L’incertitude perdurera jusqu’en 2015

Photo: Georges Coulombes

Après le fort repli de 2013, le marché de la construction résidentielle au Québec devrait se stabiliser cette année et l’an prochain. Une apparente stabilité qui n’est pas sans inquiéter l’APCHQ.

L’Association des professionnels de la construction et de l’habitation du Québec dévoilait vendredi ses prévisions économiques pour 2014 et 2015. Il est retenu que le nombre de mises en chantier devrait croître de 1 % en 2014, pour ensuite diminuer de 3 % en 2015. « Après une année 2013 très décevante où les mises en chantier ont diminué de 20 %, nous observons une relative stabilisation du marché résidentiel. Néanmoins, avec 37 000 mises en chantier, l’année 2015 sera la plus faible enregistrée au cours de la dernière décennie et l’environnement incertain nous amène à croire qu’il sera difficile de renverser la situation », a soutenu Georges Lambert, économiste à l’APCHQ.

L’Association note une croissance économique plus faible au Québec que dans les autres provinces canadiennes, une augmentation plus timide du nombre de ménages ainsi qu’une accession de plus en plus difficile à la propriété. « À 61 %, le taux de propriété des ménages québécois est loin en dessous de la moyenne canadienne de 69 %. L’APCHQ considère que le resserrement de certaines règles, dont la réduction de la période d’amortissement maximale pour un prêt hypothécaire, a potentiellement restreint l’accès à la propriété pour près de 40 000 ménages. » Elle ajoute que, de 2011 à 2013, une diminution de 11 % du nombre de premiers acheteurs a été observée dans le marché de la construction résidentielle neuve. « La hausse du nombre de mises en chantier pour le marché locatif illustre également cette accession difficile. »

Les maisons individuelles écopent. « Bien qu’elles représentent encore 31 % de toutes les mises en chantier, les maisons individuelles sont moins populaires qu’auparavant. De 2013 à 2015, le nombre de maisons individuelles construites aura chuté de 13 %, passant de 13 144 à 11 415. La densification accrue et l’enjeu de l’abordabilité expliquent cette tendance à la baisse. »

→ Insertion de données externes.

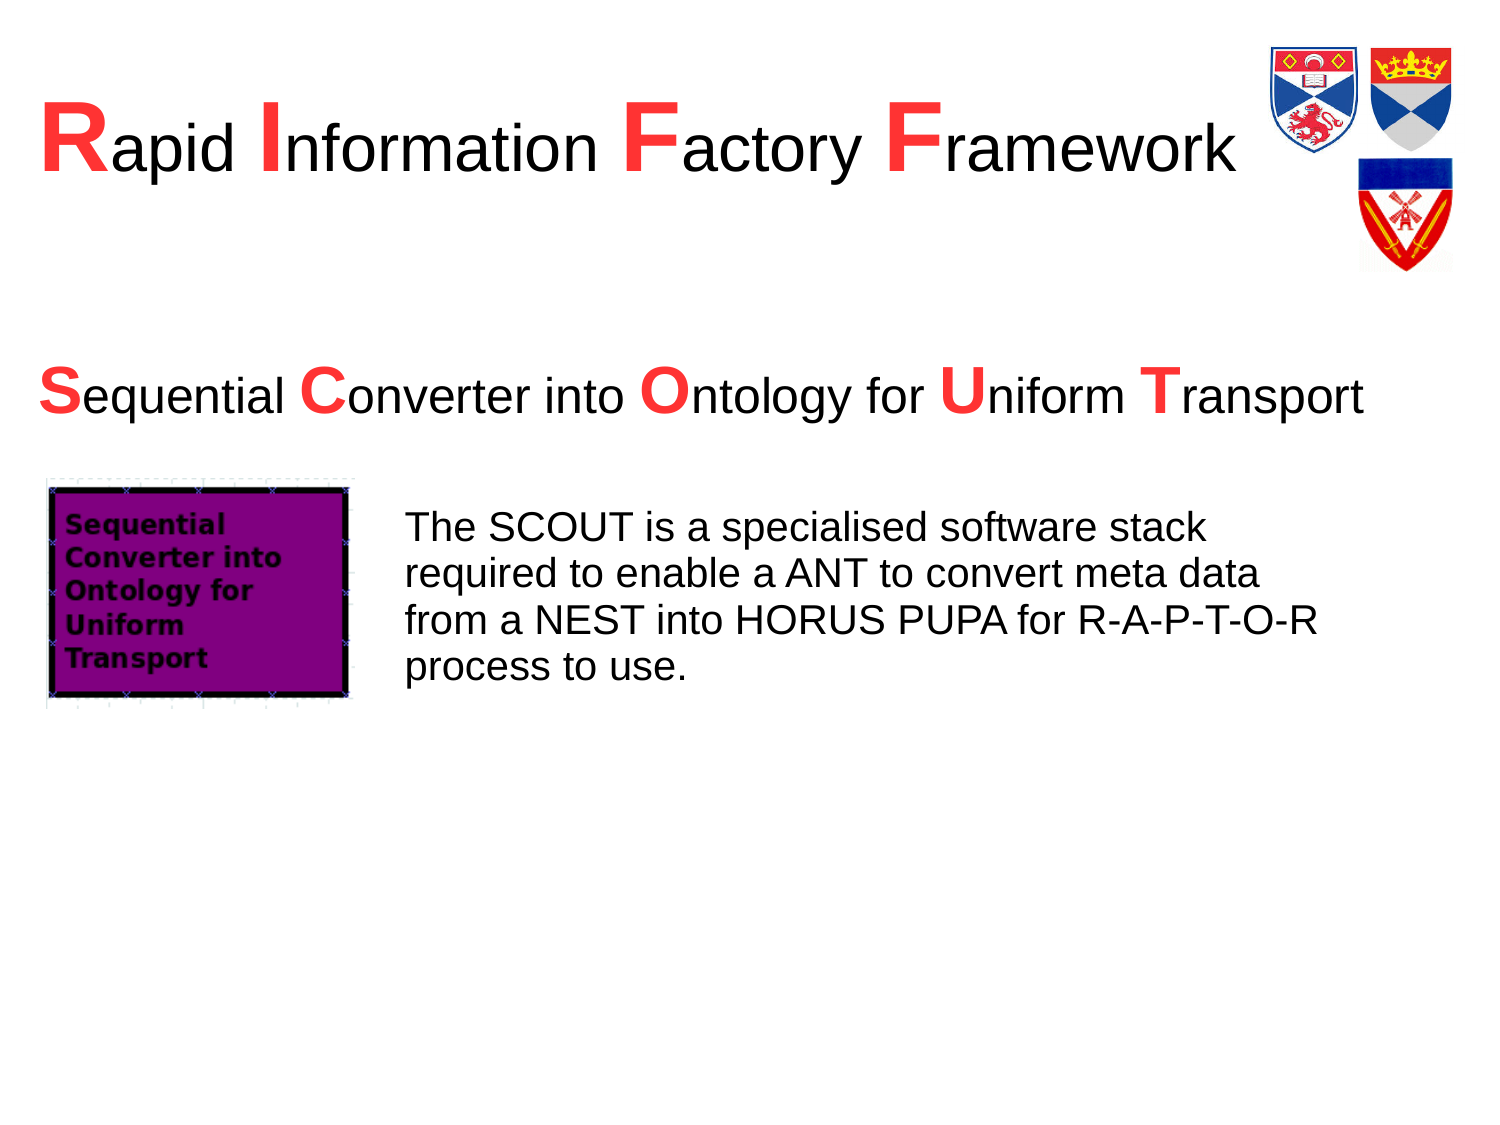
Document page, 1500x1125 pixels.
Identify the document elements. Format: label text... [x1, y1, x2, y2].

text_box Sequential Converter into Ontology for Uniform Transport [23, 345, 1458, 438]
picture [46, 478, 355, 709]
text_box Rapid Information Factory Framework [23, 73, 1269, 201]
picture [1358, 158, 1453, 272]
text_box The SCOUT is a specialised software stack required to enable a ANT to convert meta data from a NEST into HORUS PUPA for R-A-P-T-O-R process to use. [389, 496, 1347, 827]
picture [1268, 45, 1465, 154]
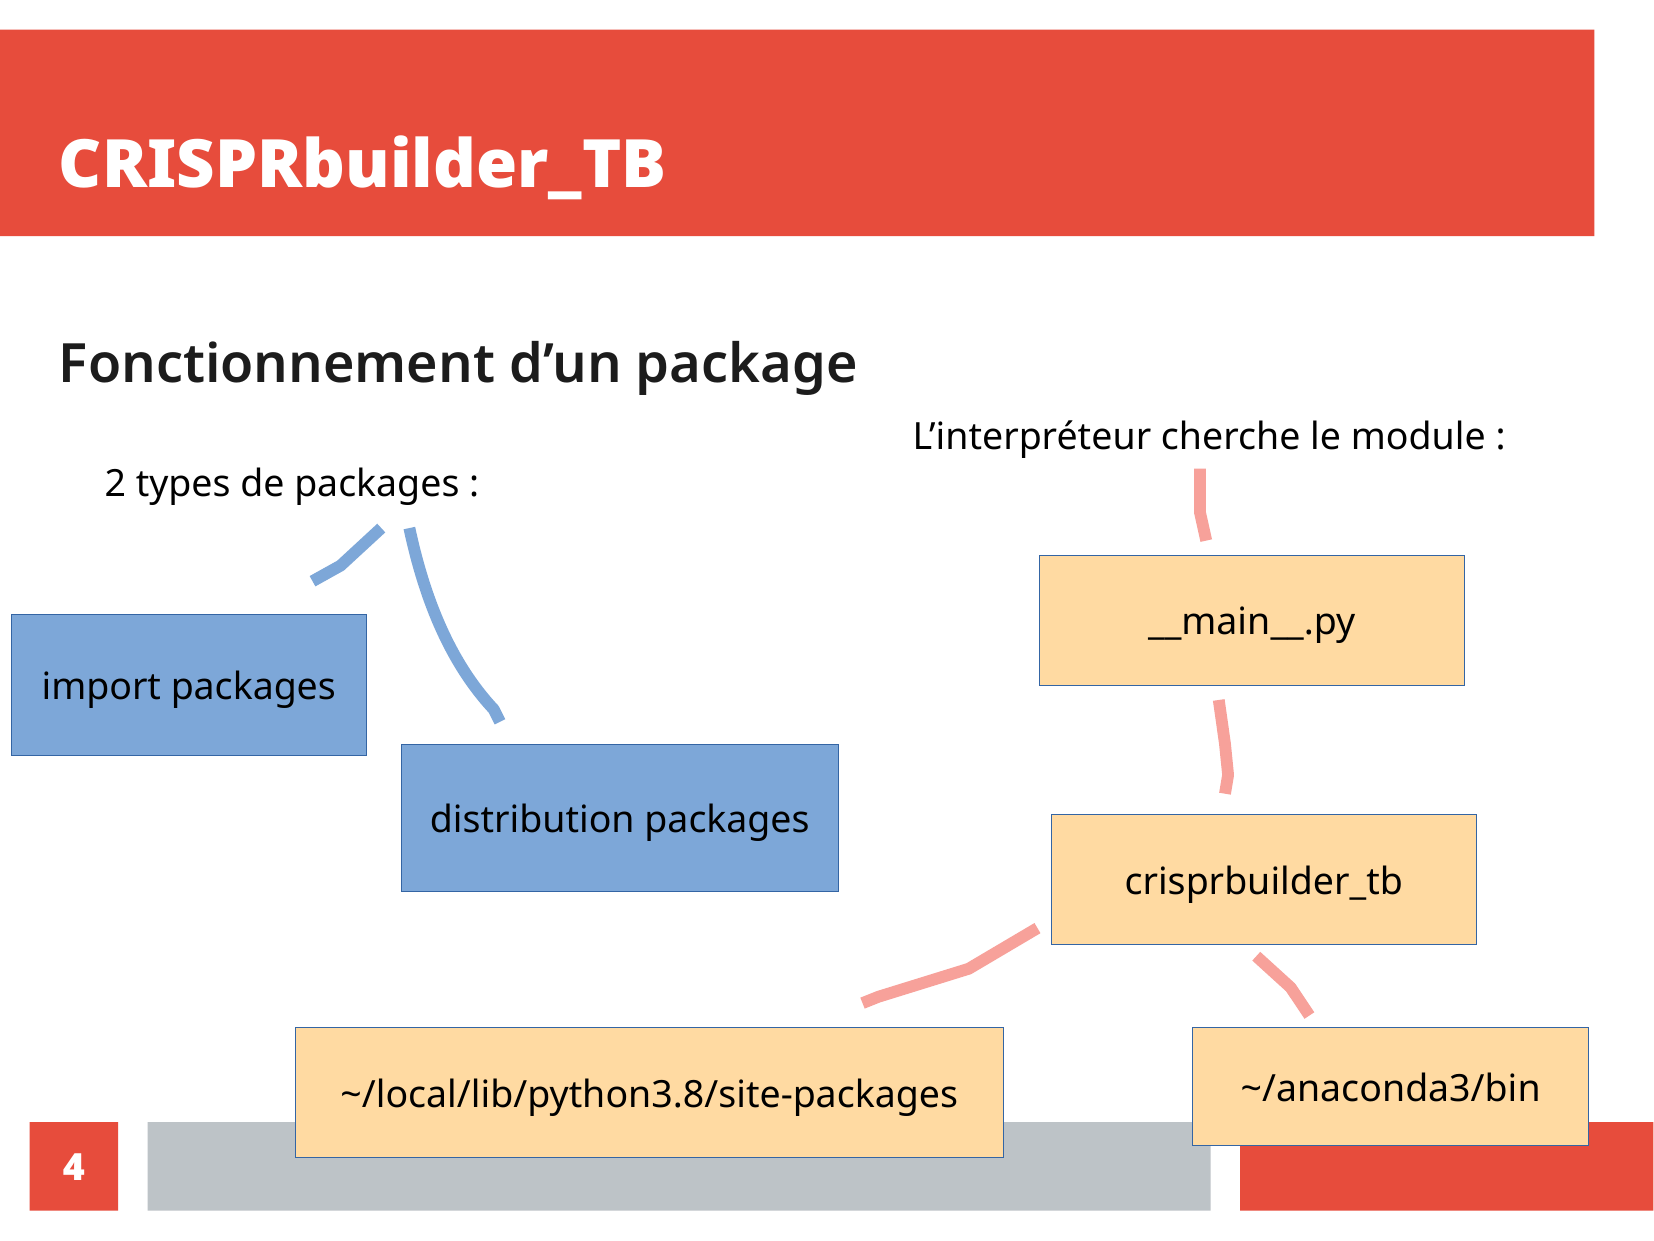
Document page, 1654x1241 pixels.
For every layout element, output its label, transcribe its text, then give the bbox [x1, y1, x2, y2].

title CRISPRbuilder_TB [59, 59, 1595, 207]
text_box ~/anaconda3/bin [1192, 1027, 1589, 1146]
text_box distribution packages [401, 744, 839, 892]
text_box 2 types de packages : [89, 449, 532, 512]
text_box import packages [11, 614, 367, 756]
list Fonctionnement d’un package [59, 324, 1565, 1093]
text_box ~/local/lib/python3.8/site-packages [295, 1027, 1004, 1158]
text_box L’interpréteur cherche le module : [897, 402, 1570, 465]
text_box crisprbuilder_tb [1051, 814, 1477, 945]
text_box __main__.py [1039, 555, 1465, 686]
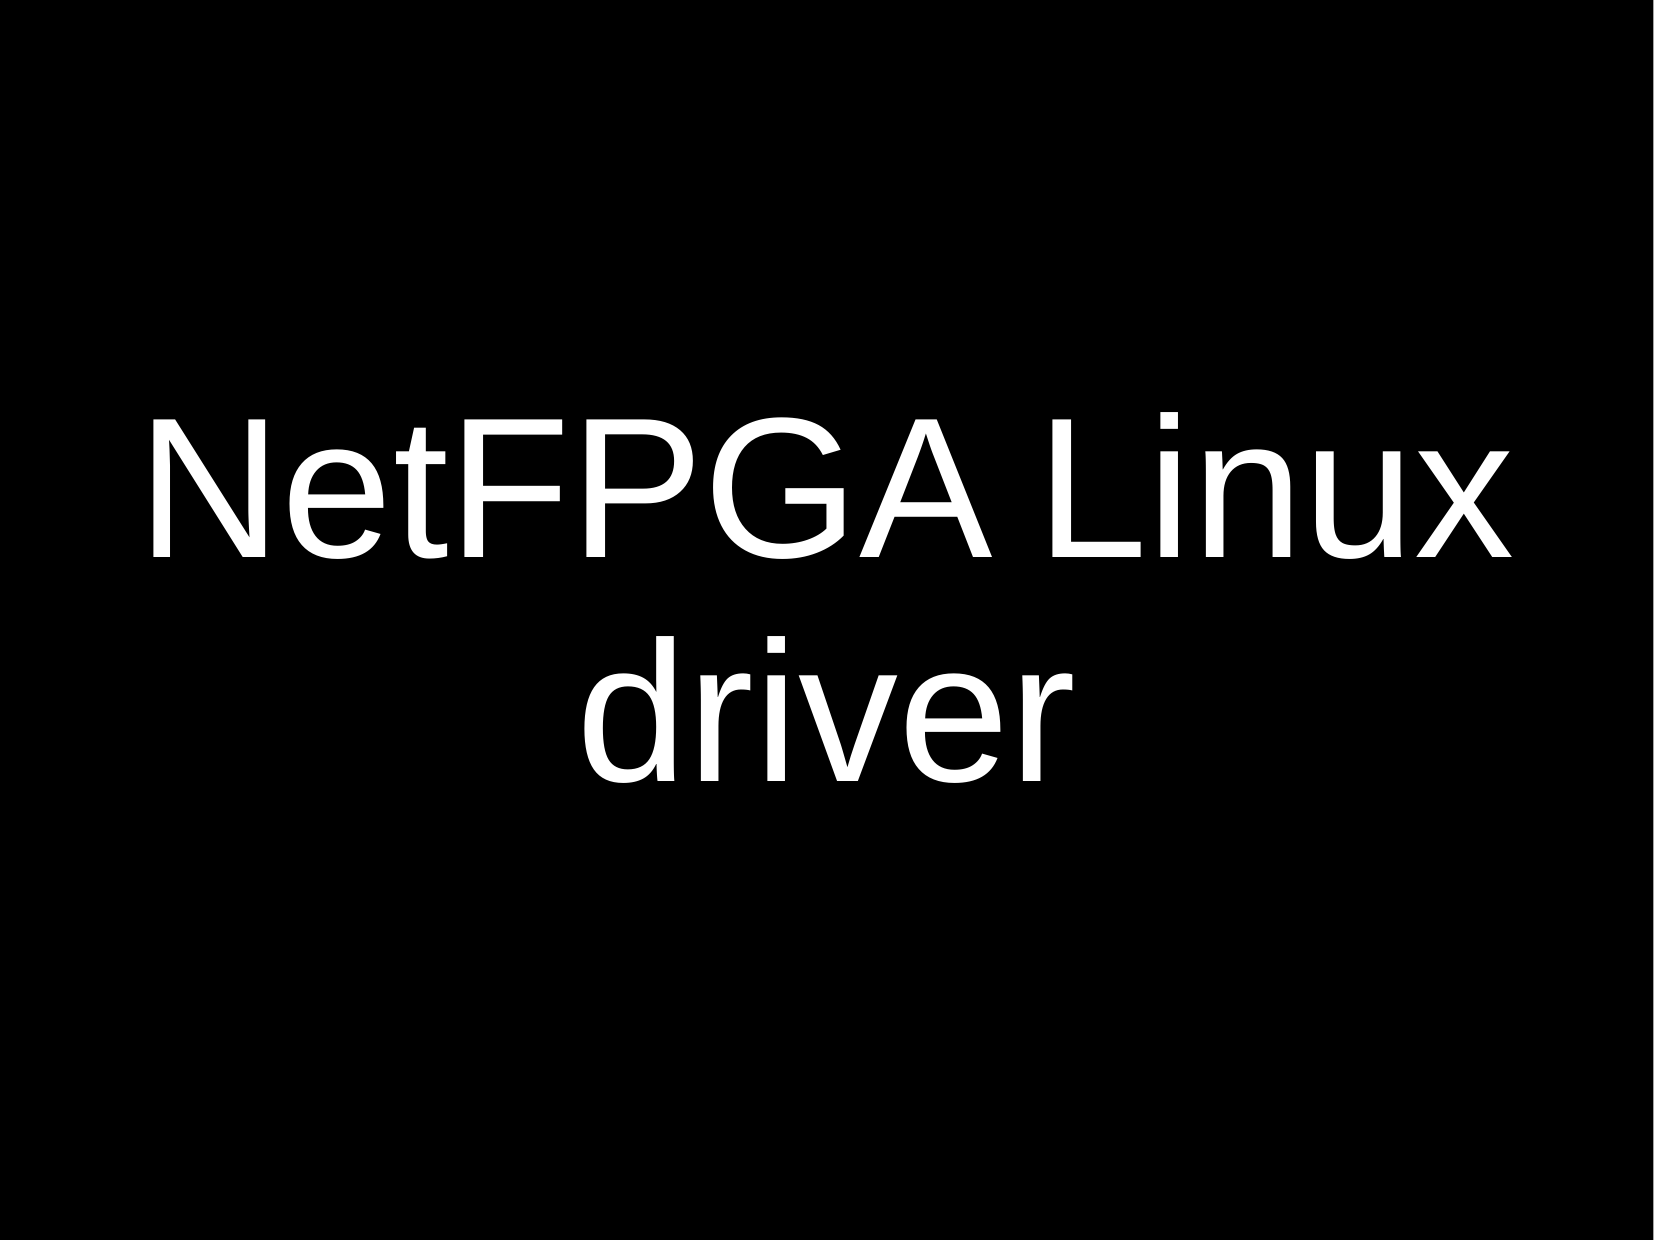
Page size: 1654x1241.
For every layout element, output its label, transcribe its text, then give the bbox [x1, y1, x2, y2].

title NetFPGA Linux driver [82, 49, 1571, 1152]
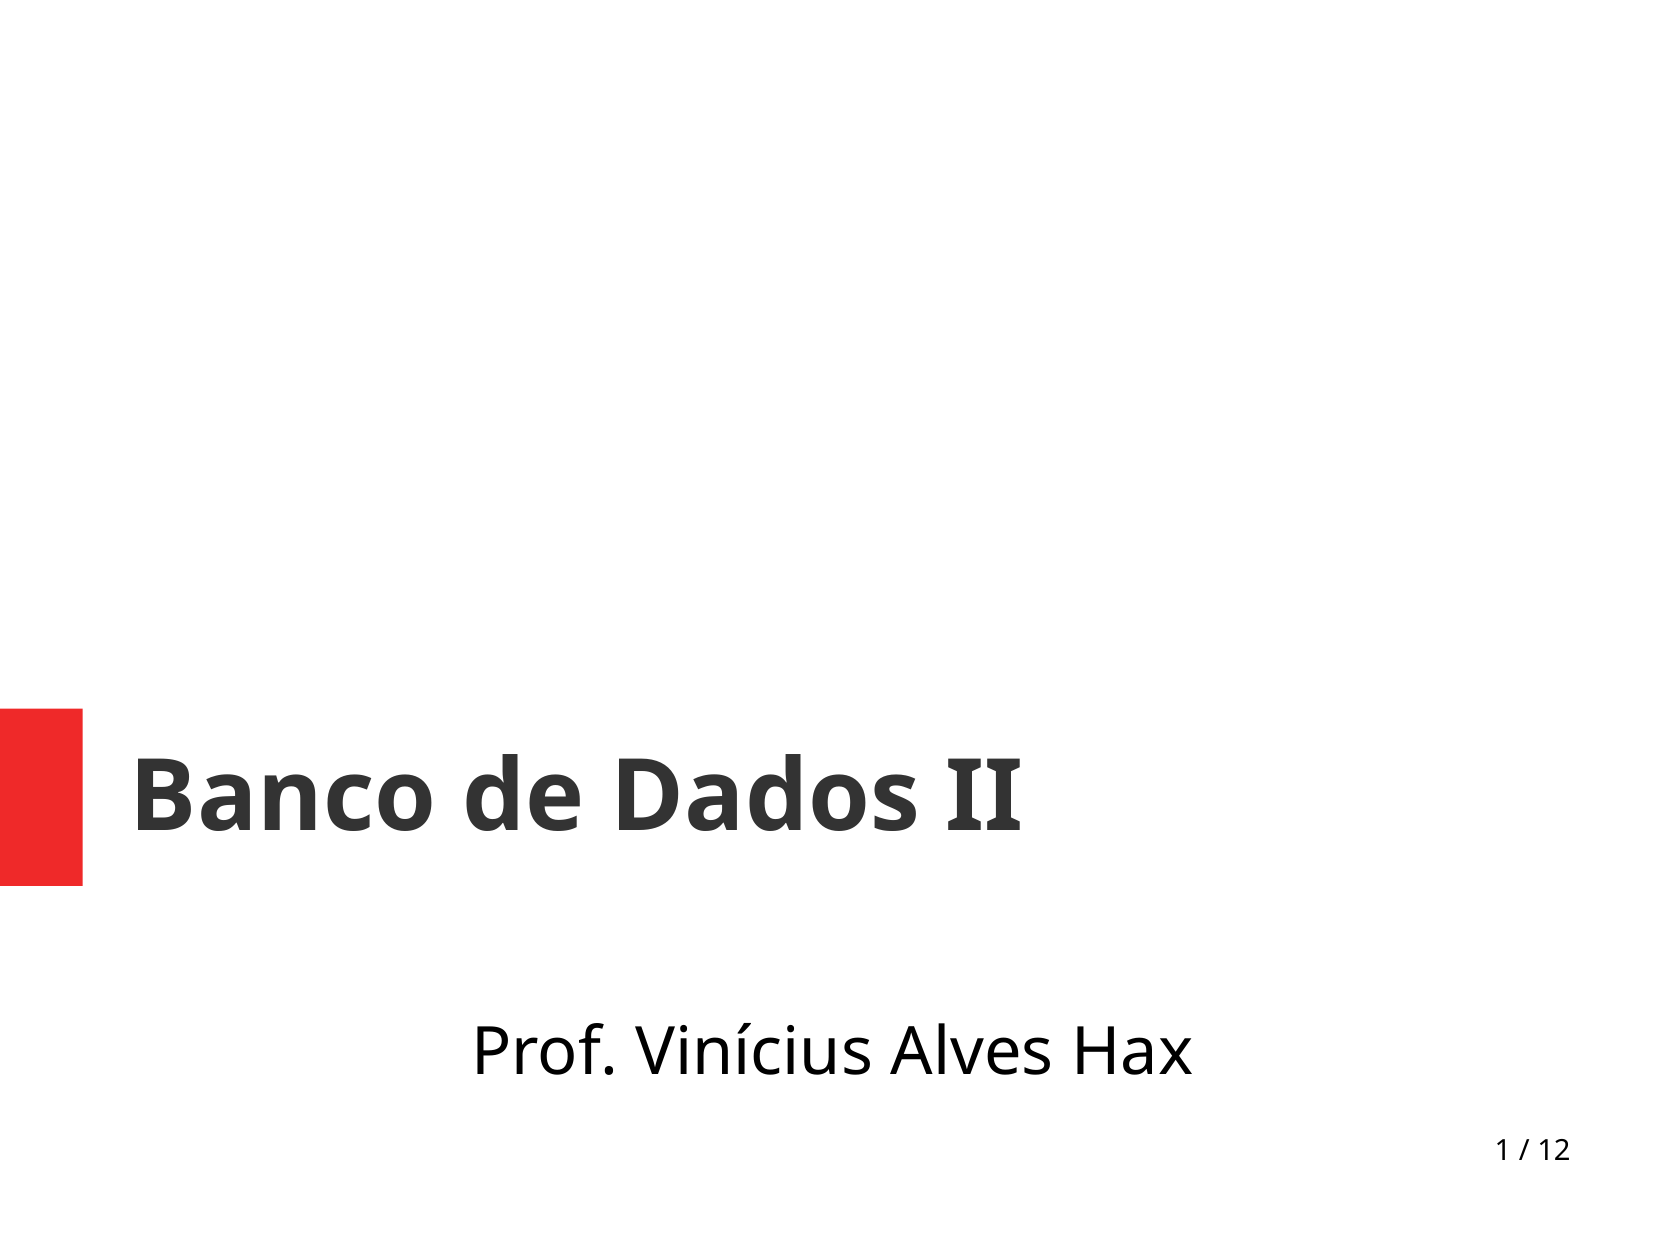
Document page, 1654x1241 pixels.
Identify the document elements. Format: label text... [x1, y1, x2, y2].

Reste la rénovation, véritable salut pour l’industrie. « Pour 2013, le nombre d’emplois à temps plein de ce secteur a été supérieur à 105 000 et la valeur économique des activités de rénovation a dépassé 11,5 milliards. En incluant les activités de réparation et d’entretien, la rénovation compte pour près de 60 % de l’importance du secteur de l’habitation au Québec », a souligné l’APCHQ.


 
1 commentaire
  • Ronald Houde - Inscrit 20 septembre 2014 10 h 54

    Assez les Shacks à Voisin Gonflable

    Les promoteurs et constructeurs immobiliers doivent se mettre au diapason d'une nouvelle réalité s'ils espèrent sortir du marasme. Pour ce, à mon avis, il doivent: 1) diminuer considérablement la construction de condos et cabanes de luxe que personne autre qu'un spéculateur immobilier ou un "voisin gonflable" est capable d'acheter et entretenir; 2) penser aux réels besoins d'une population vieillisante qui a besoin d'un environnement intégré abordable (domicile, commerces de proximité, services et activités récréatives, sociales et culturelles) qui ne nécessite de sauter dans une automobile à tout bout de champ; 3) penser à remettre à neuf et au goút du jour le parc immobilier construit dans les années 50-70 et y intégrer l'environnement décrit en 2) ci-haut. La poursuite du gain maxium pour l'effort minimum ne fera qu'entretenir le marasme... pensez-y!